P. vivax is difficult to eliminate because of its unique biological features, including its ability to form dormant liver-stage parasites (hypnozoites) that can reactivate weeks to months after an initial infection. During my fellowship I am developing computational models and simulation-based approaches to better understand P. vivax recurrences, and the genetic relatedness of reactivated hypnozoites. My previous work has focused on developing novel high-resolution genotyping tools that can be used in a range of applications, including but not limited to, longitudinal studies, clinical efficacy trials, and to answer fundamental research questions about the biology of Plasmodium spp, such as discriminating recrudescence vs reinfection vs relapse.

Main research questions:

• How can genomic data help distinguish relapse from reinfection?
• What is the relative contribution of relapses to overall infection burden and onwards transmission?

Read more →

Understanding P. falciparum and P. vivax transmission dynamics in Papua New Guinea

Malaria in PNG is characterized by co-endemicity of all five human-infecting species, multiple vector species, and a complex epidemiological and ecological landscape. This work involves application of a suite of genomic epidemiology approaches to better understand residual and resurgent malaria transmission dynamics in PNG. This includes analysis of cross-sectional community surveys conducted in 2016 and 2019 and during my previous postdoc I oversaw the field implementation and lead the analysis of the first all ages 12-month longitudinal cohort study in the north coast of PNG in close partnership with the PNG Institute of Medical Research.

Main research questions:

• What are the main epidemiological and parasitological factors leading to the heterogenous resurgence of malaria in PNG from 2016 onwards?
• What are the spatiotemporal and individual (e.g. age-specific) risk factors for malaria infections (Pf and Pv), including recurrent/repeated infections?

Read more →

Understanding P. falciparum antigenic diversity

P. falciparum parasites use highly diverse antigenic gene families, such as the var multigene family, to evade host immunity. The immense diversity of these genes can be captured by sequencing short DBLα domains of var genes to capture fine-scale geographic and recent ancestry. My previous work has contributed to establishing DBLɑ as a practical surrogate for var gene diversity and has advanced our understanding of P. falciparum antigenic diversity on a global scale, insights into age-specific infection patterns and how it sustains asymptomatic infection reservoirs in Ghana, how it relates to clinical cases in Uganda, how it is impacted by malaria control interventions, and distinguishing locally acquired from imported infections during an outbreak.

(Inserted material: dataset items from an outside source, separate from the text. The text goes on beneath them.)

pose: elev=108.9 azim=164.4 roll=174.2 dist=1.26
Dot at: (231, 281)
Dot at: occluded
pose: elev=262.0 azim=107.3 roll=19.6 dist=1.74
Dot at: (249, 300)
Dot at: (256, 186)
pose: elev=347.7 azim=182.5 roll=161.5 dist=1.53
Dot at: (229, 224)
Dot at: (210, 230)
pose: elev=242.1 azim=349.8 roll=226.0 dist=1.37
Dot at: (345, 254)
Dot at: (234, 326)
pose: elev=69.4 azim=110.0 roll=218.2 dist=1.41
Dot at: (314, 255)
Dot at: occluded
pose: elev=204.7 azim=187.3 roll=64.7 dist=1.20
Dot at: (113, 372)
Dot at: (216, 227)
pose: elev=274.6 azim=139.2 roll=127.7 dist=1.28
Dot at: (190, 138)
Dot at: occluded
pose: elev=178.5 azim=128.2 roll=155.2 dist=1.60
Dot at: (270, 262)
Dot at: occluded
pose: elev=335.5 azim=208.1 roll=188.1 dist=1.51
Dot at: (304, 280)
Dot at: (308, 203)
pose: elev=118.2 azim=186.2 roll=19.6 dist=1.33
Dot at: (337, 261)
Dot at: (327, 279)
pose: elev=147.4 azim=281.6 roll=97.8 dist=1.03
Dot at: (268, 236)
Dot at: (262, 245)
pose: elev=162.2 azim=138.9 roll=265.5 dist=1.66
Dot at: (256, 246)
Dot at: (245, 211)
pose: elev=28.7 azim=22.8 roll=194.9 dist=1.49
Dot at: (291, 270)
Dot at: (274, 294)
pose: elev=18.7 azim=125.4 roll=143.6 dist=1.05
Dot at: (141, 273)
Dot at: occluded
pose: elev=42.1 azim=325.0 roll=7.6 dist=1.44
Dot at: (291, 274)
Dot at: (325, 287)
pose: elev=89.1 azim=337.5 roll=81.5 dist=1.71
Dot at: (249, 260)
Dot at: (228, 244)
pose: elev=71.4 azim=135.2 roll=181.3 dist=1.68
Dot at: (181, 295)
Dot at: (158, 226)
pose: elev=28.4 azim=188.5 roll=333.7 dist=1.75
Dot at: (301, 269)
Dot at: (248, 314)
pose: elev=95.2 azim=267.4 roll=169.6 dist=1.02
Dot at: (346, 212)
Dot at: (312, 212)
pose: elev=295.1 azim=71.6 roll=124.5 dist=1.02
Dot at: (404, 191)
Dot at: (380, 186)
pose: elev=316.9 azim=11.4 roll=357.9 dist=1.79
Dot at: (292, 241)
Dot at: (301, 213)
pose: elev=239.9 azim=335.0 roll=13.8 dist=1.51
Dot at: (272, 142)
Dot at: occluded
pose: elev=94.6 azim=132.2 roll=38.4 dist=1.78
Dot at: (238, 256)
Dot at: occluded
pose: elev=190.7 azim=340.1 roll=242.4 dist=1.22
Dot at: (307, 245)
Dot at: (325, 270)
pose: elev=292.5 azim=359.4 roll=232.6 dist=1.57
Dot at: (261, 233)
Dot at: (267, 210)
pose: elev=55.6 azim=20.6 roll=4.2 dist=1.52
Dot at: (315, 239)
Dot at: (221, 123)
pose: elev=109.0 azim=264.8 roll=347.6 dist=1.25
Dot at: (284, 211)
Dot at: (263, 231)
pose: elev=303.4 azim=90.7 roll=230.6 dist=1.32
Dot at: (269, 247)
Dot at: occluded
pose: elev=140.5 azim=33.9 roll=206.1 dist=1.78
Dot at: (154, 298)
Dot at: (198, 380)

A recent review I co-authored goes into depth on the potential of these genes to better understand malaria transmission dynamics by combining parasite genomics with mathematical modelling.

Main research questions:

• How is antigenic diversity structured across parasite populations under different transmission conditions?
• How can we leverage antigenic diversity sequencing and complex analysis for malaria surveillance?

RICOVA cohort and SARS-CoV-2 infection dynamics

In close partnership with USFQ where I hold a visiting position, we conducted a longitudinal cohort of highly exposed populations in Quito, Ecuador (2021-2022) to characterize their immune response to SARS-CoV-2 in the context of high exposure to SARS-CoV-2 and other pathogens, and re-infection for one year.

Main research questions:

• How does previous or concurrent exposure to other pathogens contribute to risk of severe disease and re-infection?
• Understanding the nasopharyngeal microbiome and its influence on infection and disease risk
• How does the immune system mediate protection against SARS-CoV-2, including trained immunity that may ensue during prior infections?